Professor Juarez researches ethnic disparities in medication adherence. Her work also focuses on cost-effectiveness of cardiovascular interventions and health disparities, particularly involving Asian and Pacific Americans.
Deborah Taira Juarez is a professor of pharmacy practice at the Daniel K. Inouye College of Pharmacy, University of Hawai‘i at Hilo. Her research focuses on medication adherence, cost-effectiveness of cardiovascular interventions, and health disparities, particularly involving Asian and Pacific Americans. She has worked at the Health Institute at the New England Medical Center examining outcomes from the patient perspective and spent ten years working at Hawai‘i Medical Service Association analyzing large administrative datasets, including cost and lab data.
“Much of my work over the past decade has focused on understanding factors related to ethnic disparities in medication adherence,” she says. “We have found that Native Hawaiians, Filipinos, and other Pacific islanders all have worse medication adherence than Caucasians.” Her work has included the development of interventions that improve medication adherence in these groups.
Juarez is working with faculty from the Center for Native and Pacific Health Disparities Research to develop an online training course entitled Community 101 that would instruct researchers on how best to interact with community members to facilitate community-based research.
Part of her salary is funded by grants from the National Institutes of Health, including an NIH National Institute on Minority Health and Health Disparities grant, for which Marjorie Mau of the UH Mānoa Department of Native Hawaiian Health serves as principal investigator. “I am the director of the Research Training and Education Core and a mentor for a junior investigator for her pilot project involving reduction in racial and ethnic disparities in preventable hospitalizations for patients with chronic disease,” says Juarez.
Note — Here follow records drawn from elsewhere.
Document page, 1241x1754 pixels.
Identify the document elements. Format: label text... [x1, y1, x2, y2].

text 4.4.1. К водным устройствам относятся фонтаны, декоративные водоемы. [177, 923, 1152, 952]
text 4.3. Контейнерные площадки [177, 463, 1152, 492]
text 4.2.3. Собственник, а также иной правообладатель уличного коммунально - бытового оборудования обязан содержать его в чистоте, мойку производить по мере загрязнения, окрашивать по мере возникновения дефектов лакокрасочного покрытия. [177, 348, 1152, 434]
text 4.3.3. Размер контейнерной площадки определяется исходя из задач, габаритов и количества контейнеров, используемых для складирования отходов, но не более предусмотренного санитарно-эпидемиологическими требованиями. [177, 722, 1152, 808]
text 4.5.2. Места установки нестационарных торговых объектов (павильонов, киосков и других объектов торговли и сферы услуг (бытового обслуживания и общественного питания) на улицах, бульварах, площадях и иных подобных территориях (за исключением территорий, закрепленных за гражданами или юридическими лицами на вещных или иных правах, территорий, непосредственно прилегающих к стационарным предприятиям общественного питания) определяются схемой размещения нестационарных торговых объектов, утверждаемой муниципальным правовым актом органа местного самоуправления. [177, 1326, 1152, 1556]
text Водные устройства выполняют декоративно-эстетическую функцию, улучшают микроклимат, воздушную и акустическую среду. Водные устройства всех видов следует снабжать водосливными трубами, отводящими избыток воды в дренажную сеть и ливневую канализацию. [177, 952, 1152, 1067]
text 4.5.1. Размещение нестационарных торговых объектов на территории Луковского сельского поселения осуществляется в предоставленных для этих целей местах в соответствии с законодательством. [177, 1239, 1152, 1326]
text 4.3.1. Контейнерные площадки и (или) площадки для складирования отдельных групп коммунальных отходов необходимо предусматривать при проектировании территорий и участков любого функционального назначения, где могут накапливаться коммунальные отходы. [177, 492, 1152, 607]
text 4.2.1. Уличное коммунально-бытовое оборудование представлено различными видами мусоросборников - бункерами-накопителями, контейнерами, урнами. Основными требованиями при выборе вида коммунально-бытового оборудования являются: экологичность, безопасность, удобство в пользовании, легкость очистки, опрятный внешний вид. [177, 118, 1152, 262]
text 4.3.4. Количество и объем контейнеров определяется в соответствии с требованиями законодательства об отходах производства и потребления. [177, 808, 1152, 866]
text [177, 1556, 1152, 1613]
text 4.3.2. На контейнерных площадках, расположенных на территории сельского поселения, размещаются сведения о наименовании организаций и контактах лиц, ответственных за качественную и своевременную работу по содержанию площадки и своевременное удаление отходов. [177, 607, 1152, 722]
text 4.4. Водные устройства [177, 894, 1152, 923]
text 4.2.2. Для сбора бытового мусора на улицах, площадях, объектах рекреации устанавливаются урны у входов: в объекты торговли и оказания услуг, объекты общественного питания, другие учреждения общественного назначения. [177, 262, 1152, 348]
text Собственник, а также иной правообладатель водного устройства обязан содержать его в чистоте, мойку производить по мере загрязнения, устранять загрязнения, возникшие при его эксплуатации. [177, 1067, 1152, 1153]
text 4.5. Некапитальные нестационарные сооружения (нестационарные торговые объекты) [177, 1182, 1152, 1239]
She also serves as a research coordinator for a second NIH grant where her time is spent forming research collaborations between investigators from different minority institutions.
She recently has completed several other research projects. A collaboration with the UH Mānoa John A. Burns School of Medicine involved adding laboratory data to Hawai‘i Health Information Corporation hospital data to explore factors that affect hospitalizations and the quality of care of hospitalists relative to community physicians. Another involved a collaboration with UH Mānoa School of Nursing and Dental Hygiene, which examined the cost-effectiveness of simulation training for nurses in combat and was funded by the Department of Defense.
In terms of future goals, Juarez recently submitted a grant proposal in collaboration with faculty from anthropology and nursing that would use m-health (short for mobile health, the use of mobile phones and other wireless technology in medical care) interventions to improve physical activity and medication adherence among Pacific Islanders. The specific aims are to:
- Enlist Pacific Islander key informants from the community to aid in the development of effective, widely-understandable messaging using mobile health technology to improve medication adherence, physical activity, and blood pressure levels;
- Pilot test a cost-effective, culturally, clinically, and environmentally appropriate intervention to promote medication adherence and exercise among Pacific Islanders in Hawai‘i using mobile health technologies;
- Examine the association between behavior change in medication adherence and physical activity and blood pressure levels in Pacific Islanders with uncontrolled hypertension.
“Achievement of the specific aims will help meet long-term goals by fostering a collaborative partnership between our multidisciplinary academic team and the Pacific Islander community,” Juarez says. The project also will lay the foundation for a larger, more in-depth randomized controlled trial examining effectiveness of mobile health interventions.
“Pacific Islanders in Hawai‘i provide an opportunity to test an intervention that, if effective among the people in this highly diverse community, is likely to be of wide applicability to other diverse high risk groups, which are becoming increasingly common across the U.S.,” she says.
Juarez received her master in public affairs (domestic policy) from the Woodrow Wilson School of Public and International Affairs at Princeton University and her doctor of science in health economics from the Harvard School of Public Health.